Lord Ganesh is universally loved for his cheerful demeanour. He is also considered as the ‘mover of obstacles’ and as an auspicious omen for new beginnings. The birthday of this God attracts students from all over the campus and unites them under one roof. The Barn Hall witnesses a short but powerful service in honour of Ganesh, following which food and sweets are exchanged between students. Truly, it stands tall as one of those festivals that completely strip away any boundaries of culture and language.


Diwali is probably the festival that is most relatable to students from all walks; more so than  Dusshera. During the day, large congregations of students can be seen in prayer at the temple or at the Diwali lunch at the Barn Hall, garbed in traditional attire. In the evenings, traditional diyas and fuljadis are lit, lending the campus an almost heavenly aura.

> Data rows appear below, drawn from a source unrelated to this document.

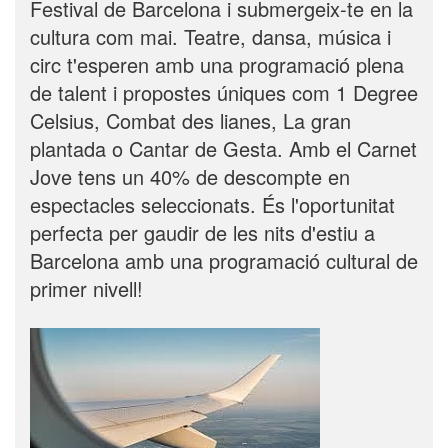
Festival de Barcelona i submergeix-te en la
cultura com mai. Teatre, dansa, música i
circ t'esperen amb una programació plena
de talent i propostes úniques com 1 Degree
Celsius, Combat des lianes, La gran
plantada o Cantar de Gesta. Amb el Carnet
Jove tens un 40% de descompte en
espectacles seleccionats. És l'oportunitat
perfecta per gaudir de les nits d'estiu a
Barcelona amb una programació cultural de
primer nivell!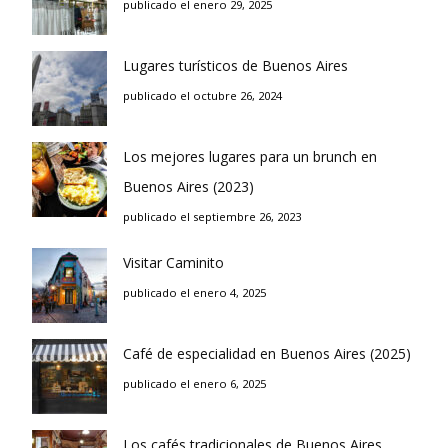
publicado el enero 29, 2025
Lugares turísticos de Buenos Aires
publicado el octubre 26, 2024
Los mejores lugares para un brunch en
Buenos Aires (2023)
publicado el septiembre 26, 2023
Visitar Caminito
publicado el enero 4, 2025
Café de especialidad en Buenos Aires (2025)
publicado el enero 6, 2025
Los cafés tradicionales de Buenos Aires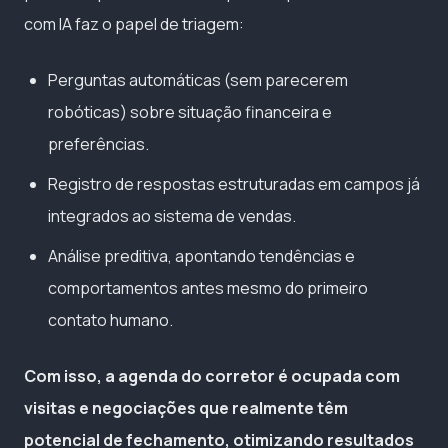
com IA faz o papel de triagem:
Perguntas automáticas (sem parecerem
robóticas) sobre situação financeira e
preferências.
Registro de respostas estruturadas em campos já
integrados ao sistema de vendas.
Análise preditiva, apontando tendências e
comportamentos antes mesmo do primeiro
contato humano.
Com isso, a agenda do corretor é ocupada com
visitas e negociações que realmente têm
potencial de fechamento, otimizando resultados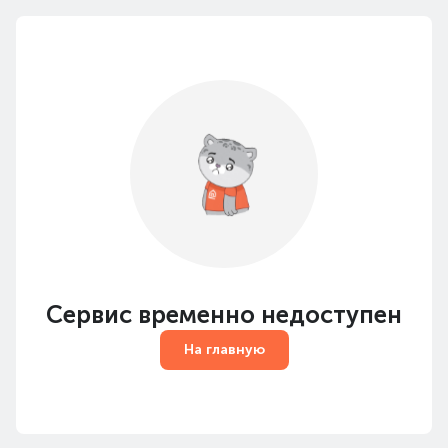
Сервис временно недоступен
На главную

The harvest festival of Tamil Nadu is primarily celebrated by the cooking sweet rice Pongal containing jaggery, cashews, resins and most importantly, harvested rice from the fields. In NITT, the occasion is celebrated by Tamil students dressed in ethnic attires. Prayers are said all over the campus to the gods, thanking them for the bountiful returns of the harvest. Pongal is cooked by the students and is distributed to all those who wish to partake in it.

Role of Clubs and Fests

With peer groups still often formed with spoken language as one of its primary criteria, it is the various teams and clubs functioning in the campus that brings together students across years.

It is a system where interests and aims take up priority over everything else. The fests are the secret bannermen, who have sworn an oath to put the college in high spirits, which demonstrate cultural harmony. The long-term planning and management that is required for the humongous fests, unites everyone in the team to a single cause where all the diverse cultural minds come together.

Along with the Organizing teams, the other clubs also show cultural harmony. The teams formed by students sharing common interests do not let the cultural differences to act as a hindrance to the team’s goals. As unity forms an integral part of every team’s success mantra, students adjust, explore and enjoy the different cultures in the team. This is one of the foremost steps in learning co-existence with people of other cultures.

The taste of different cultures under the same roof helps one to evolve better over a period of time and helps to understand the importance of preserving our rich culture and traditions.

These little observances are usually organized purely through the efforts of the students alone. It may strike some as a curious practice seeing that NITT is a government institute. But, despite the fact that every single student on campus is equal and is entitled to the same rights, there cannot but be a small desire to proudly proclaim one’s individuality. Through these displays of cultural diversity, the students are enabled to nurture makeshift communities where even the greenest of junior students can feel a sense of homeliness. And by allowing students to witness and experience even small glimpses of cultures other than their own, we are empowering NITT – a mini-India – to become an ideal-India for tomorrow.